Work to be completed ▸ Only an exact repeat of the listing, without its images, counts as the answer.

BEGIN

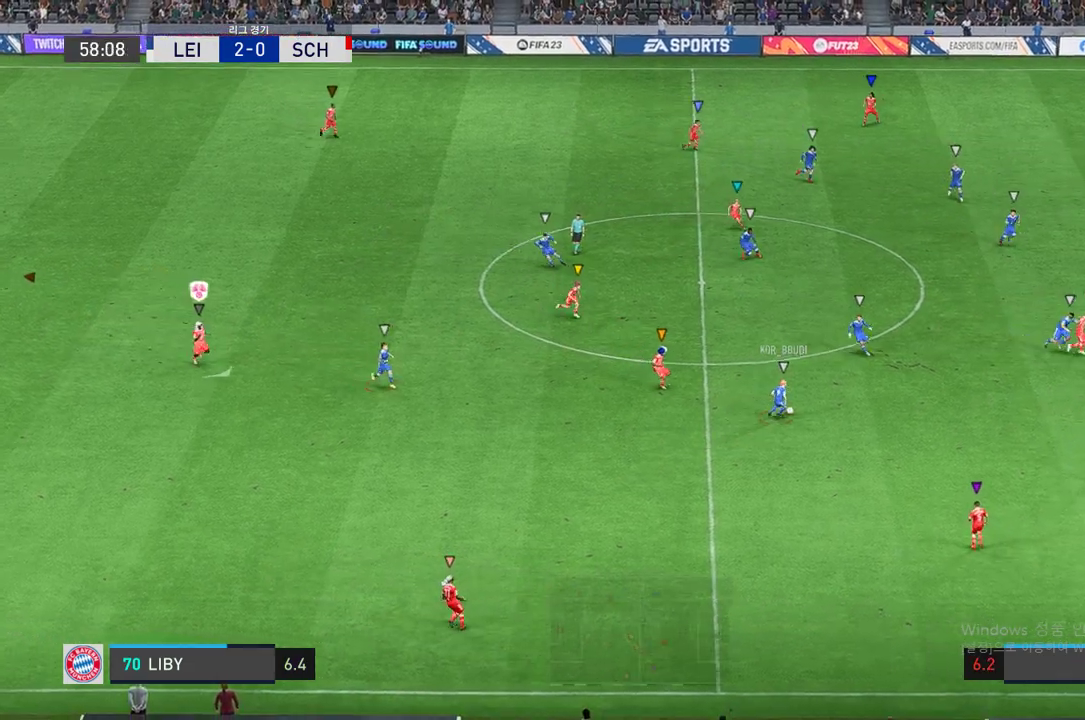
{"buttons": ["L2", "R2"], "left_stick": "down-right", "events": [[206, "left_stick", "right"], [343, "left_stick", "down-right"]]}
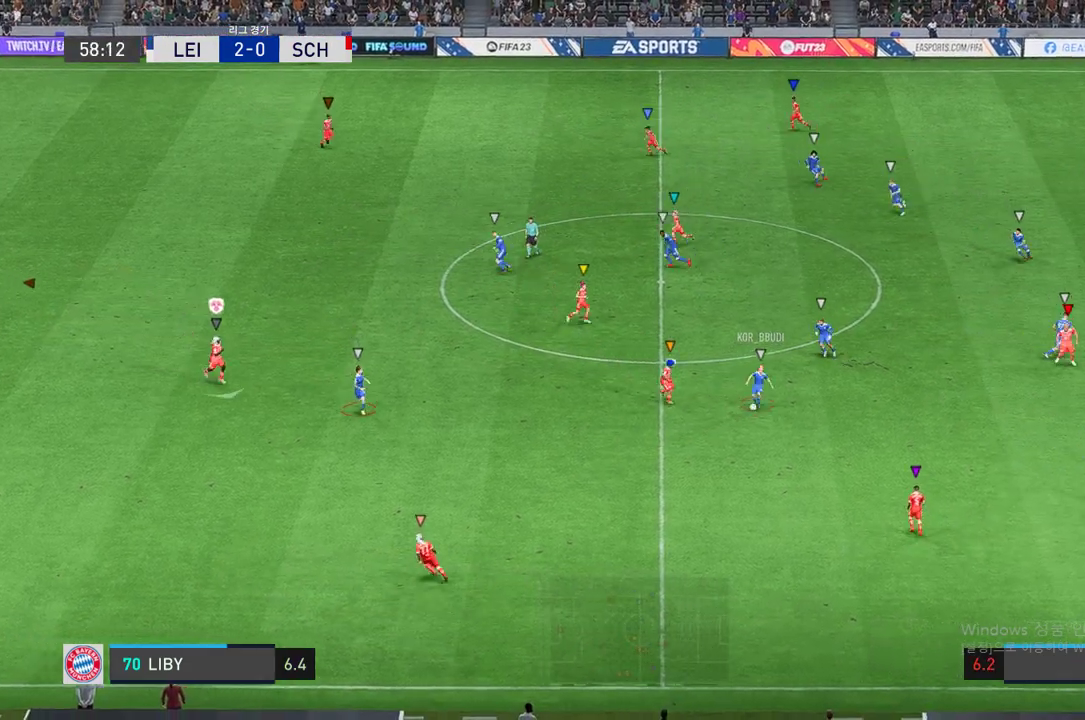
{"buttons": ["L2", "R2"], "left_stick": "left", "events": [[85, "left_stick", "up-right"], [206, "left_stick", "up-left"], [274, "left_stick", "left"]]}
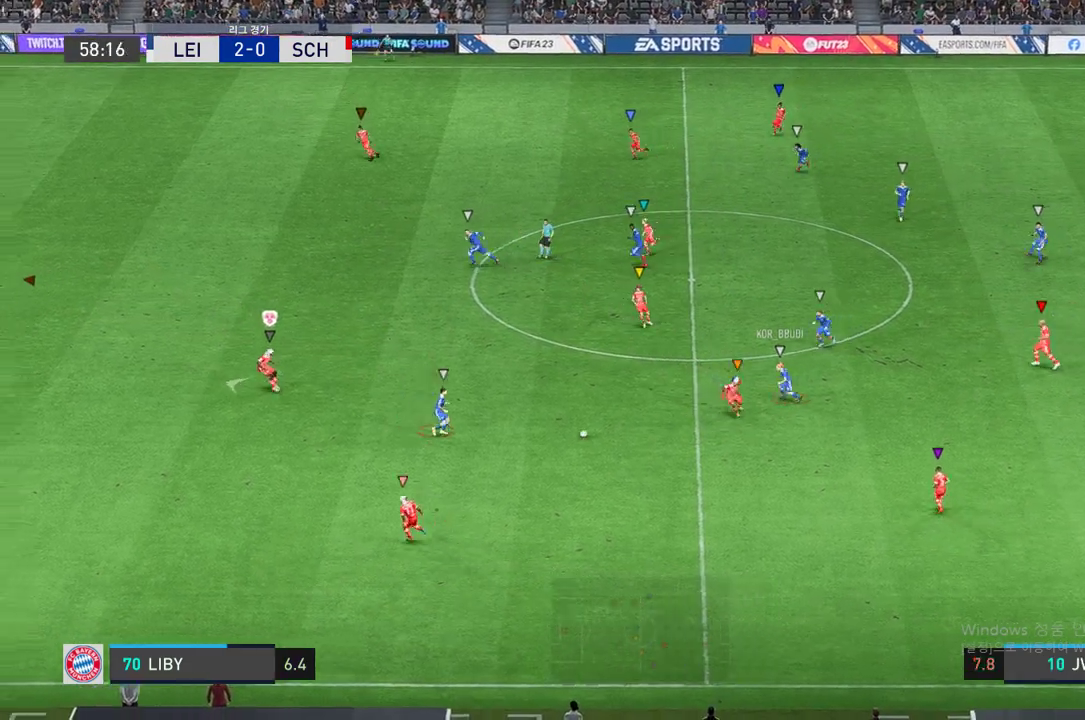
{"buttons": ["L2", "R2"], "left_stick": "up-left", "events": [[223, "left_stick", "up-left"]]}
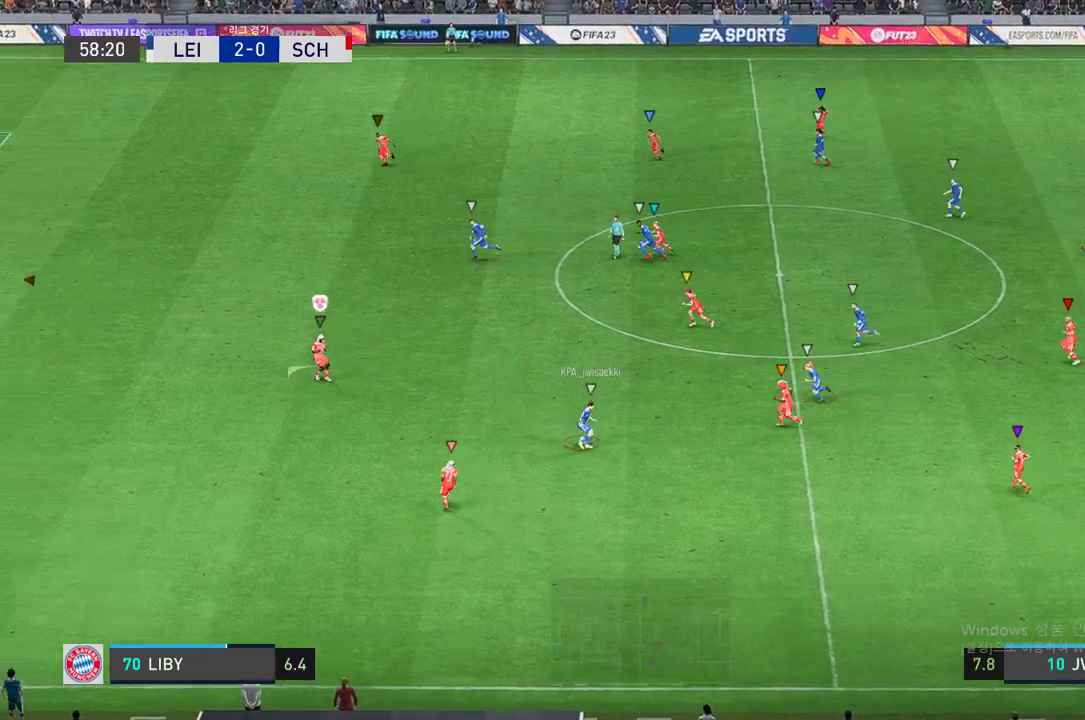
{"buttons": ["R2"], "left_stick": "up-left", "events": [[17, "L2", "up"]]}
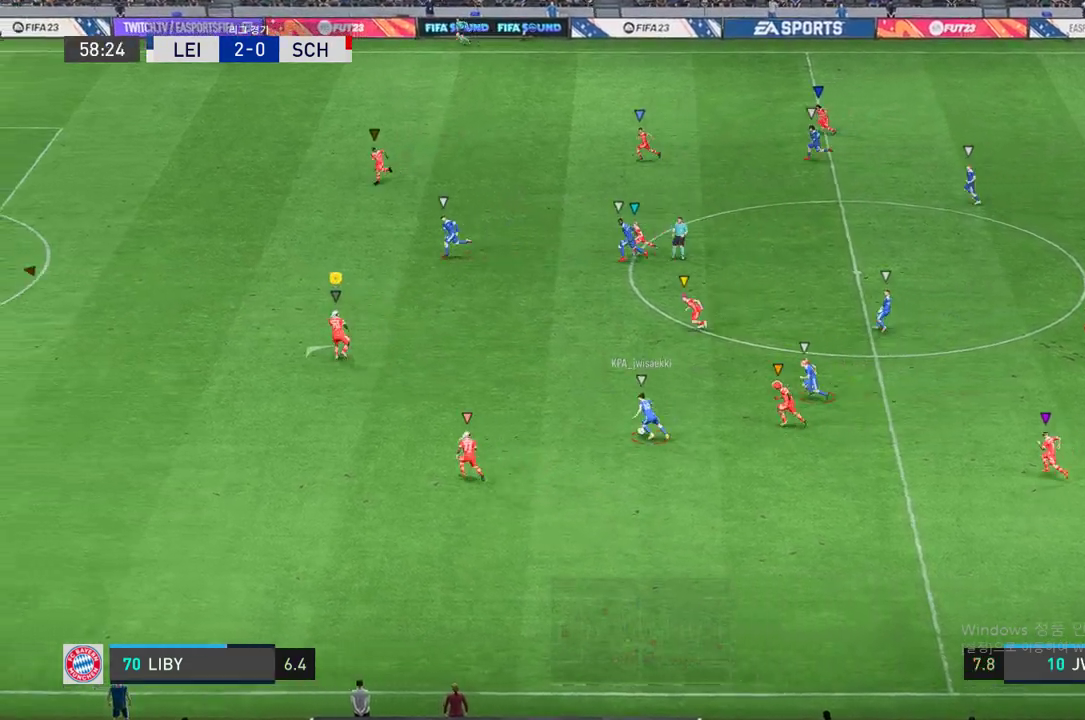
{"buttons": ["R2"], "left_stick": "up-left", "events": []}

END

Output of the exercise ▸
{"buttons": ["L2", "R2"], "left_stick": "down-right", "events": [[206, "left_stick", "right"], [343, "left_stick", "down-right"]]}
{"buttons": ["L2", "R2"], "left_stick": "left", "events": [[85, "left_stick", "up-right"], [206, "left_stick", "up-left"], [274, "left_stick", "left"]]}
{"buttons": ["L2", "R2"], "left_stick": "up-left", "events": [[223, "left_stick", "up-left"]]}
{"buttons": ["R2"], "left_stick": "up-left", "events": [[17, "L2", "up"]]}
{"buttons": ["R2"], "left_stick": "up-left", "events": []}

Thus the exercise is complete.